Le gouvernement-employeur et le syndicalisme

Émile Gosselin

Volume : 15-2 (1960)

Abstract

Government As Employer and Trade Unionism

There is a growing tendency among civil employees to organize and to join the general labour movement. On the other hand, the government and certain important sections of public opinion are afraid of some consequences that collective bargaining might have, especially on the authority of the government as an employer.

There is no reason why civil employees should not get substantially the same conditions as workers from private business. International agreements have recognized the right of association to every employee, including those working for governments, and the consequent right to bargain collectively their conditions of employment. Of course this right is to be exercised in different ways, according to special circumstances.

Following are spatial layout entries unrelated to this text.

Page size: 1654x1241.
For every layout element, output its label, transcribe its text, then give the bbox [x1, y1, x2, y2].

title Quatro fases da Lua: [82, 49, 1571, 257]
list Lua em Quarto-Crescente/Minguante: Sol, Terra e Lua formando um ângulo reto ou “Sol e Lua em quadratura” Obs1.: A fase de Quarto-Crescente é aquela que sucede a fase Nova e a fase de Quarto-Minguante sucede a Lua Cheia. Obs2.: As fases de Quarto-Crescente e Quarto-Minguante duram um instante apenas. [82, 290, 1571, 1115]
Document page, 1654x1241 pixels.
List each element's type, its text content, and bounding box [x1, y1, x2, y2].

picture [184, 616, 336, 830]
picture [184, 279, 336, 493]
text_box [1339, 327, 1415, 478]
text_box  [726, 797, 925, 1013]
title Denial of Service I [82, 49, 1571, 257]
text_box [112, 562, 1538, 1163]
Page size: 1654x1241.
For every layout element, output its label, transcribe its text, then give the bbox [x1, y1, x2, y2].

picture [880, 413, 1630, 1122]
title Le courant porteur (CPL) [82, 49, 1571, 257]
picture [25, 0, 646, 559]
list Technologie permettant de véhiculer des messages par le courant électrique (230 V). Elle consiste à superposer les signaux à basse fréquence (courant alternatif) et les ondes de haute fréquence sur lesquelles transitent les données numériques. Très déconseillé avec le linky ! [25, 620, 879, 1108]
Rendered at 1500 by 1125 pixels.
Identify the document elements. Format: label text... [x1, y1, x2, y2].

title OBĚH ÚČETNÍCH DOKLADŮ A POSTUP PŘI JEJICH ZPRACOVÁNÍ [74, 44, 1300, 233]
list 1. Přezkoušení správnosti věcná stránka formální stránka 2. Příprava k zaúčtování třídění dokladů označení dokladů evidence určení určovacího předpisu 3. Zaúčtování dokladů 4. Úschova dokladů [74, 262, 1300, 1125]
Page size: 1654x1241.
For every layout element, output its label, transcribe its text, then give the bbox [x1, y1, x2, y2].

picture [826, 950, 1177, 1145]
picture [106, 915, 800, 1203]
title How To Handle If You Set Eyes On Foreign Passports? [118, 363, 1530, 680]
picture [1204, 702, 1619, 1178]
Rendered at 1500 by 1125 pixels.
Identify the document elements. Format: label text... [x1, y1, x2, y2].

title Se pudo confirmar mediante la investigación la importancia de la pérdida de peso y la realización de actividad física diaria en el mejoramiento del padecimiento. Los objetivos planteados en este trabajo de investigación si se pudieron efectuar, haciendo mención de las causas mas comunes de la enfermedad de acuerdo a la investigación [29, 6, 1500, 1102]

The theory that civil servants should work under the unlimited and uncontrolled authority of the State, without a voice in the determination of their working conditions, is obsolete and totalitarian. As far as labour legislation and collective bargaining rights are concerned, the distinction should not be made between public and private workers, but between essential services for the nation and all the others. In some cases, government services are far less important and vital to the country than some others performed by private firms; in other cases, the government and private business are in direct competition.

One of the reasons for denying to civil servants the right to full collective bargaining is the fear that such an action would give them such power as to overcome democratic government control on public administration. As a matter of fact, unionism and collective bargaining have had the opposite effects when and where civil employes have enjoyed their full rights.